Data records:
____
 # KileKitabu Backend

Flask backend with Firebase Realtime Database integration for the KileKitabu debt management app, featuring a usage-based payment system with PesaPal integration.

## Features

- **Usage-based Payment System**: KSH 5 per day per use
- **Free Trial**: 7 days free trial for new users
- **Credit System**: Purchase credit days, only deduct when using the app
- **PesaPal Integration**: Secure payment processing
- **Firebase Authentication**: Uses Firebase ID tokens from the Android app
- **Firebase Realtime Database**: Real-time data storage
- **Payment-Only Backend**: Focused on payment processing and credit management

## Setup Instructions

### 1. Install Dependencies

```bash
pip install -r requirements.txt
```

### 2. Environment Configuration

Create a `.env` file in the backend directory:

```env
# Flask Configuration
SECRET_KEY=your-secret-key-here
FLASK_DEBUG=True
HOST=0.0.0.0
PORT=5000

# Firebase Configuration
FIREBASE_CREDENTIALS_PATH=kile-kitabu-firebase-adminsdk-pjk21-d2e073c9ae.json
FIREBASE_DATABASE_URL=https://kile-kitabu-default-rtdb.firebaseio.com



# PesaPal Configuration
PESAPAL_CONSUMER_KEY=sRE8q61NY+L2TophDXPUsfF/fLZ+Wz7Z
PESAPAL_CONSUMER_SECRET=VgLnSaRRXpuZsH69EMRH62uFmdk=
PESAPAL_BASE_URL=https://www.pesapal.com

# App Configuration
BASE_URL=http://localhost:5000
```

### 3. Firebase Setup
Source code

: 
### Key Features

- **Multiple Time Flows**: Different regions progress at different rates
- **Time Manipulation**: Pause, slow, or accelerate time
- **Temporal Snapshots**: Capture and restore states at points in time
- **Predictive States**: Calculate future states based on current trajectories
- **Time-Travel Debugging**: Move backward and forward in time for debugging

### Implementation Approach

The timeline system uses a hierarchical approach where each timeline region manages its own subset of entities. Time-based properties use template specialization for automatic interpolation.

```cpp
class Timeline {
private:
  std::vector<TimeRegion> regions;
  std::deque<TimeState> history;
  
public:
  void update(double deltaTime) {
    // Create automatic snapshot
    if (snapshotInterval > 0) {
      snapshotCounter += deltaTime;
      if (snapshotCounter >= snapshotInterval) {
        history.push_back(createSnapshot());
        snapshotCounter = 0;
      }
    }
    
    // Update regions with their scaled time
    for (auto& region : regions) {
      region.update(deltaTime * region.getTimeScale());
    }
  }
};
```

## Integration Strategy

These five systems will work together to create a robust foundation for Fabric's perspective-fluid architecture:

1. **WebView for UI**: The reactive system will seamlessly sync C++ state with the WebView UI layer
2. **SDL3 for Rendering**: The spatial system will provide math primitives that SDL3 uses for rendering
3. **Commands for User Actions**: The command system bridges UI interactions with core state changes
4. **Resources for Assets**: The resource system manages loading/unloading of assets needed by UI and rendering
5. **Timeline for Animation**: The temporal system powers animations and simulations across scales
____
[WHAT YOU NEED TO DO] Your task is to restate every record word for word.

[ANSWER SPACE]
 # KileKitabu Backend

Flask backend with Firebase Realtime Database integration for the KileKitabu debt management app, featuring a usage-based payment system with PesaPal integration.

## Features

- **Usage-based Payment System**: KSH 5 per day per use
- **Free Trial**: 7 days free trial for new users
- **Credit System**: Purchase credit days, only deduct when using the app
- **PesaPal Integration**: Secure payment processing
- **Firebase Authentication**: Uses Firebase ID tokens from the Android app
- **Firebase Realtime Database**: Real-time data storage
- **Payment-Only Backend**: Focused on payment processing and credit management

## Setup Instructions

### 1. Install Dependencies

```bash
pip install -r requirements.txt
```

### 2. Environment Configuration

Create a `.env` file in the backend directory:

```env
# Flask Configuration
SECRET_KEY=your-secret-key-here
FLASK_DEBUG=True
HOST=0.0.0.0
PORT=5000

# Firebase Configuration
FIREBASE_CREDENTIALS_PATH=kile-kitabu-firebase-adminsdk-pjk21-d2e073c9ae.json
FIREBASE_DATABASE_URL=https://kile-kitabu-default-rtdb.firebaseio.com



# PesaPal Configuration
PESAPAL_CONSUMER_KEY=sRE8q61NY+L2TophDXPUsfF/fLZ+Wz7Z
PESAPAL_CONSUMER_SECRET=VgLnSaRRXpuZsH69EMRH62uFmdk=
PESAPAL_BASE_URL=https://www.pesapal.com

# App Configuration
BASE_URL=http://localhost:5000
```

### 3. Firebase Setup
Source code

: 
### Key Features

- **Multiple Time Flows**: Different regions progress at different rates
- **Time Manipulation**: Pause, slow, or accelerate time
- **Temporal Snapshots**: Capture and restore states at points in time
- **Predictive States**: Calculate future states based on current trajectories
- **Time-Travel Debugging**: Move backward and forward in time for debugging

### Implementation Approach

The timeline system uses a hierarchical approach where each timeline region manages its own subset of entities. Time-based properties use template specialization for automatic interpolation.

```cpp
class Timeline {
private:
  std::vector<TimeRegion> regions;
  std::deque<TimeState> history;
  
public:
  void update(double deltaTime) {
    // Create automatic snapshot
    if (snapshotInterval > 0) {
      snapshotCounter += deltaTime;
      if (snapshotCounter >= snapshotInterval) {
        history.push_back(createSnapshot());
        snapshotCounter = 0;
      }
    }
    
    // Update regions with their scaled time
    for (auto& region : regions) {
      region.update(deltaTime * region.getTimeScale());
    }
  }
};
```

## Integration Strategy

These five systems will work together to create a robust foundation for Fabric's perspective-fluid architecture:

1. **WebView for UI**: The reactive system will seamlessly sync C++ state with the WebView UI layer
2. **SDL3 for Rendering**: The spatial system will provide math primitives that SDL3 uses for rendering
3. **Commands for User Actions**: The command system bridges UI interactions with core state changes
4. **Resources for Assets**: The resource system manages loading/unloading of assets needed by UI and rendering
5. **Timeline for Animation**: The temporal system powers animations and simulations across scales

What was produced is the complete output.